Work request 1
Which award did Scarred by Beauty win at the Danish Metal Awards 2009, according to the band profile?
Work request 2
Name every international artist the band profile says Scarred by Beauty supported.
Work request 3
Carry the Scarred by Beauty band profile forward from its last sentence.

Page extract
--- --- ---

- Origin: Copenhagen, Denmark
- Genres: Hardcore; Metalcore;
- Years active: 2006-2014
- Labels: Screaming Records
- Past members: Asser Topp-Mortesen; Daniel Leszkowicz; Dennis Leszkowicz; Chris Kreutzfeldt; Jonathan Albrecthsen; See members section;

= Scarred by Beauty =

Danish band

Scarred by Beauty was a Danish hardcore band from Copenhagen, Denmark, formed in 2006.

The band released their first Demo in 2008 and in 2009 they released their We Swim EP, which propelled the band forward. Scarred by Beauty won the Talent of the Year award at the Danish Metal Awards 2009 and released their self-financed debut album Sutra in June 2011.

The band has toured Europe several times, including the UK and China. The band has supported many international artists counting The Black Dahlia Murder, I Killed The Prom Queen, Gojira and Meshuggah. In 2011 alone the band completed three European tours and one Danish tour and in 2012 Scarred by Beauty, besides touring Europe and UK, made it all the way to China. The band toured in China with Danish band The Kandidate, and the tour included shows at the Shanghai MIDI Festival.

--- --- ---

Dataset items
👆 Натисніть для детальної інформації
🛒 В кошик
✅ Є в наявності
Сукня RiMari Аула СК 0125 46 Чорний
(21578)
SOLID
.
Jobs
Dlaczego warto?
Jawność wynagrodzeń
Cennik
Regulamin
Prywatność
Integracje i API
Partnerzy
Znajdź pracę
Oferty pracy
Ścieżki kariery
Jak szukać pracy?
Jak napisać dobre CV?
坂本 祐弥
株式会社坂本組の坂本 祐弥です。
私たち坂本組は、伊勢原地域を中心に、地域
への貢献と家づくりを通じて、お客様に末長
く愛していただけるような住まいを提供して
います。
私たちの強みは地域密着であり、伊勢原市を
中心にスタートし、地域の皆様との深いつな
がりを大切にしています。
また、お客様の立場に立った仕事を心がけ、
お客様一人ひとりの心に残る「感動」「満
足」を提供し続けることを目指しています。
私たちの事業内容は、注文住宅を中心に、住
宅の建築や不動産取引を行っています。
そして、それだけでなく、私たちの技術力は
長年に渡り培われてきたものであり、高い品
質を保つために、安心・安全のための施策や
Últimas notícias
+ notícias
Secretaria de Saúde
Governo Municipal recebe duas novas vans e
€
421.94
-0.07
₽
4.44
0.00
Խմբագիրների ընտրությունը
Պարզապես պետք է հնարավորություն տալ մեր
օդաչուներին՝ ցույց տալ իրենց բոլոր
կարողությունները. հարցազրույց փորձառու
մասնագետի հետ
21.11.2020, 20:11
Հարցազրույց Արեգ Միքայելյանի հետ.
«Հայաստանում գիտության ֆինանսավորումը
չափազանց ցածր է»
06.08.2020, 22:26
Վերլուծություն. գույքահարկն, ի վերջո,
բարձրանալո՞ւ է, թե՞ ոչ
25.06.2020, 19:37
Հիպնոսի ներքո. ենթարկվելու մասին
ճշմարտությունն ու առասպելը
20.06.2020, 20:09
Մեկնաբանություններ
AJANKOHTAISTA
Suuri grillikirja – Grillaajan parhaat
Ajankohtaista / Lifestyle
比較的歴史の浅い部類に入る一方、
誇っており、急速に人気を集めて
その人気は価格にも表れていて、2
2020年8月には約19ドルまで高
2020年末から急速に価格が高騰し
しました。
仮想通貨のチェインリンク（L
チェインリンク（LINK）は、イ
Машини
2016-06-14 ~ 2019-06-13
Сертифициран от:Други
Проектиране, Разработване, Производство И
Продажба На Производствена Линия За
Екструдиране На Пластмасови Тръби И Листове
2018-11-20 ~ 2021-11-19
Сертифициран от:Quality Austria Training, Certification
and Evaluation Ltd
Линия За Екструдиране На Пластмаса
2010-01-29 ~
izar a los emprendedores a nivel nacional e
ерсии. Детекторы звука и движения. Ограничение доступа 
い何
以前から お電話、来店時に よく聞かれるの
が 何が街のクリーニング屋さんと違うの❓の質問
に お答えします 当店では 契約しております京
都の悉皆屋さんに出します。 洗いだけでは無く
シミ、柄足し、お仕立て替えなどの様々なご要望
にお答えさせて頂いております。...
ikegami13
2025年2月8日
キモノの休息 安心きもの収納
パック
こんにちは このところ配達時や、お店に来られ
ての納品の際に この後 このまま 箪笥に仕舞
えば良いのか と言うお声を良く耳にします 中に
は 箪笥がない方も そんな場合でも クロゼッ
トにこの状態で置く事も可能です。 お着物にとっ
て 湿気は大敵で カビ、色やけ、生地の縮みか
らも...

--- --- ---

Written answer 1
Talent of the Year

Written answer 2
The Black Dahlia Murder, I Killed The Prom Queen, Gojira, Meshuggah

Written answer 3
Scarred by Beauty signed a single album deal with Mighty Music/Target Distribution for the release of their album debut Sutra in 2011. In 2012 the band signed a management contract for Scandinavia with Danish 3rd Tsunami Agency.

Scarred by Beauty's final album Cape Zero (released September 2013) was their second.

== Discography ==
- 2013 Cape Zero - Release worldwide on Screaming Records & Redfield Records
- 2011 Sutra (self financed studio album) – Release in EU and UK on Mighty Music
- 2009 We Swim EP (self financed)
- 2008 The Heritage of Ash (Demo)

== Members ==
- Daniel Leszkowicz – guitar (since 2006)
- Dennis Leszkowicz - drums (since 2006)
- Jonathan "Joller" Albrechtsen – lead vocals (since 2006)
- Asser Topp-Mortensen – guitar (since 2007)
- Chris Kreutzfeldt – bass (since 2010)
- Simon Guldbrandsen – bass (2006 - 2008)
- Martin Hasseldam – bass (2009 - 2010)
- Mathias Winther Johannsen – bass (2008 - 2009)

== Videography ==
- "We are Reflections" (2013)
- "Lighthouse" (2013)
- "Egypt, I am Dying" (2013)
- "Indika" (2011)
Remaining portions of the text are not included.